◆ Exercise directions: Return exactly, and only, the lines from the line containing "to obtain Bloch" through the final line of the records below, both included.

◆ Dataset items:
-- Opening Marker --

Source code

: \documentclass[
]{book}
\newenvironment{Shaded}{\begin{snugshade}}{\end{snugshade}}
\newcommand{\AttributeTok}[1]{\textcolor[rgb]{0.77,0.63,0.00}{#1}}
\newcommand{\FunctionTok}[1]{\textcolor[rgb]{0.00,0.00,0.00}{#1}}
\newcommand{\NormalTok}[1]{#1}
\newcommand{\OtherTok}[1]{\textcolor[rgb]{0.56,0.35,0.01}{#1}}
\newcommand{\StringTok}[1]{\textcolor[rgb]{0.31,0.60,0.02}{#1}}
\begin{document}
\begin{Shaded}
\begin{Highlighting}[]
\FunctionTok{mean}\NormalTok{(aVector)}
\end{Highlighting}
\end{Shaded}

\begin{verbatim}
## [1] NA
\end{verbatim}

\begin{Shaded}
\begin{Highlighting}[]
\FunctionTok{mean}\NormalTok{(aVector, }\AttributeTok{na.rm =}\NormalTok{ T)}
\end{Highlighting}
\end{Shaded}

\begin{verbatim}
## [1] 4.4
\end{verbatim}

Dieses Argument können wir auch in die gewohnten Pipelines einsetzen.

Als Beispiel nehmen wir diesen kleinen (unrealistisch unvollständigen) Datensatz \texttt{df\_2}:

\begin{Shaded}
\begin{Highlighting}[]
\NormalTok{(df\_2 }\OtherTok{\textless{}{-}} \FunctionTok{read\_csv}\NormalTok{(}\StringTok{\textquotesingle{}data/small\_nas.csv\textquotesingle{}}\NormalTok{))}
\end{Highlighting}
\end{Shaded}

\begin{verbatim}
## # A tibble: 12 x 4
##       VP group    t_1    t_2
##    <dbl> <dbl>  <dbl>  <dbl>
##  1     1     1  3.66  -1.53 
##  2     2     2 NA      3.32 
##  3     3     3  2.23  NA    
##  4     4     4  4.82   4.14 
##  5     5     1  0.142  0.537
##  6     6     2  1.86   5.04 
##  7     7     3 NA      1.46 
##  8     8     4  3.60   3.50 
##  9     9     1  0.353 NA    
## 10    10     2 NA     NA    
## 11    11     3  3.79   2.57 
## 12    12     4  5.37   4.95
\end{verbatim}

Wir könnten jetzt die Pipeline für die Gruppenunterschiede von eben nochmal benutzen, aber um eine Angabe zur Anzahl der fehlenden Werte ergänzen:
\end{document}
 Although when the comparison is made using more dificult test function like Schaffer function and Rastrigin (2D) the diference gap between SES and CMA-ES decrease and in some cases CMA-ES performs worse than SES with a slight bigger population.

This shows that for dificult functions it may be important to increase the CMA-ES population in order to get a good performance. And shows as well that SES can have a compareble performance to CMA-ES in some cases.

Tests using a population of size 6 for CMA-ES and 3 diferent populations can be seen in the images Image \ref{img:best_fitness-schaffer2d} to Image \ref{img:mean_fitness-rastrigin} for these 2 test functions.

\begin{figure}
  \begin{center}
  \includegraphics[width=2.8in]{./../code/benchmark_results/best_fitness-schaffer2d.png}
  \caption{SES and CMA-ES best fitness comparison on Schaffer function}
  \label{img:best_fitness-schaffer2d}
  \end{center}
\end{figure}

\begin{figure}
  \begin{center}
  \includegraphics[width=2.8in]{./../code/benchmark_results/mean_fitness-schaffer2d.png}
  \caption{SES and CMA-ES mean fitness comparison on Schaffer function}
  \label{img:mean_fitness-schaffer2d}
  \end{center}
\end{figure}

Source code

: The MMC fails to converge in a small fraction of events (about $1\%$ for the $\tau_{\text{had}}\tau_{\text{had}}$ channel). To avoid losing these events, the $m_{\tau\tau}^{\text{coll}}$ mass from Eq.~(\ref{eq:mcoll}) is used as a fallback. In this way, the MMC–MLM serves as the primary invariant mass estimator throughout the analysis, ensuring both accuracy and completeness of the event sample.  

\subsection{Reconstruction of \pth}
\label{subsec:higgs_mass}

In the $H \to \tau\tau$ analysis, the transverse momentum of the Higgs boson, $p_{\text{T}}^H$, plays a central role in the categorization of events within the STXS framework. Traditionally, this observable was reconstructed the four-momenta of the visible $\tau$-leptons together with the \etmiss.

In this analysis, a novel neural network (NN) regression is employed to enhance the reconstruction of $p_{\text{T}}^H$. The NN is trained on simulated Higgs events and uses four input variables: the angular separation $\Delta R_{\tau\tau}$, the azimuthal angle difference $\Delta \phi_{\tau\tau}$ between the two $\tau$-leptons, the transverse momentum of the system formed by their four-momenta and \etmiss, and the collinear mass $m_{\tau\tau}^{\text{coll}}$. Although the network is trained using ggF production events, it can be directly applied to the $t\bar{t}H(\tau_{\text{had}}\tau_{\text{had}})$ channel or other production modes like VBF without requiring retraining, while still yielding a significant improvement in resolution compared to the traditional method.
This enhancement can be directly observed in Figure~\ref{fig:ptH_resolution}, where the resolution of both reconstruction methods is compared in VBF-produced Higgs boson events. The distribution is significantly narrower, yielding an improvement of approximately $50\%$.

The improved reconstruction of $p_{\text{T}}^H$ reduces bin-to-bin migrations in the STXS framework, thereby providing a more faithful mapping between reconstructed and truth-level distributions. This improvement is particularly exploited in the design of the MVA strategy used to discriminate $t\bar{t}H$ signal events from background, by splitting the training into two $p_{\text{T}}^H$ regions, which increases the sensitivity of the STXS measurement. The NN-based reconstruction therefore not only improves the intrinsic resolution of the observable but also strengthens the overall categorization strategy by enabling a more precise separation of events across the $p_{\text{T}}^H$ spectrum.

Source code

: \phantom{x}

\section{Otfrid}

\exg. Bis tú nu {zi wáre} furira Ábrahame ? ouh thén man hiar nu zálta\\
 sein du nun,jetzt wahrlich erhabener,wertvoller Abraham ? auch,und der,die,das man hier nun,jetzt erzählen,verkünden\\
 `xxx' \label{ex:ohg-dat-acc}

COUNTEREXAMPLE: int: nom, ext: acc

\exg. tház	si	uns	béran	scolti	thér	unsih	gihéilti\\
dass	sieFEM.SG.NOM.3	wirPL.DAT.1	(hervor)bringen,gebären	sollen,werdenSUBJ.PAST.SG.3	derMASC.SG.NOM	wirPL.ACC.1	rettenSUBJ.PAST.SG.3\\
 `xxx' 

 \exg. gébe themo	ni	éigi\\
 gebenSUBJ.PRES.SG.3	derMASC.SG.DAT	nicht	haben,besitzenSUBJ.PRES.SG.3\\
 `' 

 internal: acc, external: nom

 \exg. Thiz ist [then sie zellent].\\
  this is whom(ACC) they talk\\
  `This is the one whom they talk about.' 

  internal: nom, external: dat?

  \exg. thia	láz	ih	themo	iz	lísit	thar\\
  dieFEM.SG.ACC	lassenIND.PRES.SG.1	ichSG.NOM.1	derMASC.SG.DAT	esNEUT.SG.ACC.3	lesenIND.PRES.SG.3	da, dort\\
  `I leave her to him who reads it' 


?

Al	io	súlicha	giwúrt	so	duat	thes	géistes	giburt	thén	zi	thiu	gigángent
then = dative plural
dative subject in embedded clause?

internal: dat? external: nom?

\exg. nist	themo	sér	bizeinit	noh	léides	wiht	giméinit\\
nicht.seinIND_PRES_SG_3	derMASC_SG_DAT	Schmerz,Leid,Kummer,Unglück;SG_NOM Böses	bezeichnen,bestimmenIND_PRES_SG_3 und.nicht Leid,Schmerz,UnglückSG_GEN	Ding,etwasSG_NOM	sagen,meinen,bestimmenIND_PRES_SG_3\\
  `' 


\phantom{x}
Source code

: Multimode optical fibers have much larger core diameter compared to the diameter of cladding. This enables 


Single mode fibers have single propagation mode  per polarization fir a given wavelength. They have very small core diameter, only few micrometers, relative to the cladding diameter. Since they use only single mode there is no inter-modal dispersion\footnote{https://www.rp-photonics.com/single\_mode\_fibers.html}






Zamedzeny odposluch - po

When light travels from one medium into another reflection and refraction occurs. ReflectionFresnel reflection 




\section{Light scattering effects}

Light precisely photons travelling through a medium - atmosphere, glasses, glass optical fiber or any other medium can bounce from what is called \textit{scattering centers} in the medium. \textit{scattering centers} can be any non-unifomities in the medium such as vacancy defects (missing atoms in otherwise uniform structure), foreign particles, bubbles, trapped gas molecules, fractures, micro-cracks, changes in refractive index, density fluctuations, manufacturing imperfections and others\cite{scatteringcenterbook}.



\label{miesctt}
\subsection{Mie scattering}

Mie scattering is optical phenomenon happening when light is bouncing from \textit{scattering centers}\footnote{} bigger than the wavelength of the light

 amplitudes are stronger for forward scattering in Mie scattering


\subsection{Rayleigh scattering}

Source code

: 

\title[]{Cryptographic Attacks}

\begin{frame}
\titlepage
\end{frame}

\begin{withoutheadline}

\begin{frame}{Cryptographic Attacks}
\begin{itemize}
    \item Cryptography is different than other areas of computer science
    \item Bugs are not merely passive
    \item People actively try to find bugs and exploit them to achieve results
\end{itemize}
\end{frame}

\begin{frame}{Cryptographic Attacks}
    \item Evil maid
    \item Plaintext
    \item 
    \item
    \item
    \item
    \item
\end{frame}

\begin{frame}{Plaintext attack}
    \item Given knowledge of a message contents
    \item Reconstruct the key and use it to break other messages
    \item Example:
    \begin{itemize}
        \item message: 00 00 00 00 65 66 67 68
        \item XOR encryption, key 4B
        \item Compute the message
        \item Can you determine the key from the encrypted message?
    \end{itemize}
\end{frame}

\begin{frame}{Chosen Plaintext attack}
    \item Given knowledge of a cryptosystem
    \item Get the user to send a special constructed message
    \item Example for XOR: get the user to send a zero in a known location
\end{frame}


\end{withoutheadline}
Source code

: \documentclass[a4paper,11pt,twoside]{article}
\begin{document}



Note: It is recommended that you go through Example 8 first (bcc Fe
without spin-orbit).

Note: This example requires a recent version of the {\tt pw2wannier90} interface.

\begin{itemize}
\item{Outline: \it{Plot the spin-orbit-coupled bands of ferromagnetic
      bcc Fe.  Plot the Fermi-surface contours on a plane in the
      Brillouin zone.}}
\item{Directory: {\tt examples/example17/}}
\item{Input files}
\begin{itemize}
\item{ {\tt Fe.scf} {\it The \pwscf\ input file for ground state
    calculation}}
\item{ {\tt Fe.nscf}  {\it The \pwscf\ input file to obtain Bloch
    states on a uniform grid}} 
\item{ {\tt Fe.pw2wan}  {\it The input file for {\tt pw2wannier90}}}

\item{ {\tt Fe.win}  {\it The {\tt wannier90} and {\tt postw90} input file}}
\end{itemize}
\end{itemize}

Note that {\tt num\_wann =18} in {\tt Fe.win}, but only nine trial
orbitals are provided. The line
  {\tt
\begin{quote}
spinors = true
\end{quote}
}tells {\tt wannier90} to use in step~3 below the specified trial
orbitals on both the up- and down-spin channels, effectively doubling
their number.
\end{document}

-- Closing Marker --

◆ Reply to the exercise:
\item{ {\tt Fe.nscf}  {\it The \pwscf\ input file to obtain Bloch
    states on a uniform grid}} 
\item{ {\tt Fe.pw2wan}  {\it The input file for {\tt pw2wannier90}}}

\item{ {\tt Fe.win}  {\it The {\tt wannier90} and {\tt postw90} input file}}
\end{itemize}
\end{itemize}

Note that {\tt num\_wann =18} in {\tt Fe.win}, but only nine trial
orbitals are provided. The line
  {\tt
\begin{quote}
spinors = true
\end{quote}
}tells {\tt wannier90} to use in step~3 below the specified trial
orbitals on both the up- and down-spin channels, effectively doubling
their number.
\end{document}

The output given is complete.